## Written request
Copy every line of the records below, character for character, without changing anything.

━━━━━━━━━━━━━━━━━━━━━━━━━━━━━━

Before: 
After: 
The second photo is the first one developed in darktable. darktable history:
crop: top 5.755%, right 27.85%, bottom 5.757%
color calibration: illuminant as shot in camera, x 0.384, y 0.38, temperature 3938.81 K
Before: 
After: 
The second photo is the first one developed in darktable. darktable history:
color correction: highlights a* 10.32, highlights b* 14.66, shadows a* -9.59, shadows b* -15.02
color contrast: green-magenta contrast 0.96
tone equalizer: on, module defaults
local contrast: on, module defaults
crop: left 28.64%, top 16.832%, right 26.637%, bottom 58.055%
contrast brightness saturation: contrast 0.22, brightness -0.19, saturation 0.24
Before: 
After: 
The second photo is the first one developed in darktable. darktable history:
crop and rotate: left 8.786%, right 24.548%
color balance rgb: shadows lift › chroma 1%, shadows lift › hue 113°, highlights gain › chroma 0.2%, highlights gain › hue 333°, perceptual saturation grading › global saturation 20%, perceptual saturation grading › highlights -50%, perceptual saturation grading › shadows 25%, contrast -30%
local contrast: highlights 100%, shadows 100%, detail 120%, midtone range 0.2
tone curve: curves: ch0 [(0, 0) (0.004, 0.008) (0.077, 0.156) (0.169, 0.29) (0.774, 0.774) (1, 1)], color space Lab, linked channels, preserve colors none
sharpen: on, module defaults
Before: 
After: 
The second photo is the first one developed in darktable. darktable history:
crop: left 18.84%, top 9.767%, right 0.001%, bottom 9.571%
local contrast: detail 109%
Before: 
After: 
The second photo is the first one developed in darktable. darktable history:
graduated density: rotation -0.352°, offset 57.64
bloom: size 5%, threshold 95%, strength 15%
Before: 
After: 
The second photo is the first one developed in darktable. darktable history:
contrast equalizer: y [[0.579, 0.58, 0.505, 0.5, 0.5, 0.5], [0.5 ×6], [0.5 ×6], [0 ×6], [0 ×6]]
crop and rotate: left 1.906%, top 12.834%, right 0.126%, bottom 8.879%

━━━━━━━━━━━━━━━━━━━━━━━━━━━━━━

## Answer in full
Before: 
After: 
The second photo is the first one developed in darktable. darktable history:
crop: top 5.755%, right 27.85%, bottom 5.757%
color calibration: illuminant as shot in camera, x 0.384, y 0.38, temperature 3938.81 K
Before: 
After: 
The second photo is the first one developed in darktable. darktable history:
color correction: highlights a* 10.32, highlights b* 14.66, shadows a* -9.59, shadows b* -15.02
color contrast: green-magenta contrast 0.96
tone equalizer: on, module defaults
local contrast: on, module defaults
crop: left 28.64%, top 16.832%, right 26.637%, bottom 58.055%
contrast brightness saturation: contrast 0.22, brightness -0.19, saturation 0.24
Before: 
After: 
The second photo is the first one developed in darktable. darktable history:
crop and rotate: left 8.786%, right 24.548%
color balance rgb: shadows lift › chroma 1%, shadows lift › hue 113°, highlights gain › chroma 0.2%, highlights gain › hue 333°, perceptual saturation grading › global saturation 20%, perceptual saturation grading › highlights -50%, perceptual saturation grading › shadows 25%, contrast -30%
local contrast: highlights 100%, shadows 100%, detail 120%, midtone range 0.2
tone curve: curves: ch0 [(0, 0) (0.004, 0.008) (0.077, 0.156) (0.169, 0.29) (0.774, 0.774) (1, 1)], color space Lab, linked channels, preserve colors none
sharpen: on, module defaults
Before: 
After: 
The second photo is the first one developed in darktable. darktable history:
crop: left 18.84%, top 9.767%, right 0.001%, bottom 9.571%
local contrast: detail 109%
Before: 
After: 
The second photo is the first one developed in darktable. darktable history:
graduated density: rotation -0.352°, offset 57.64
bloom: size 5%, threshold 95%, strength 15%
Before: 
After: 
The second photo is the first one developed in darktable. darktable history:
contrast equalizer: y [[0.579, 0.58, 0.505, 0.5, 0.5, 0.5], [0.5 ×6], [0.5 ×6], [0 ×6], [0 ×6]]
crop and rotate: left 1.906%, top 12.834%, right 0.126%, bottom 8.879%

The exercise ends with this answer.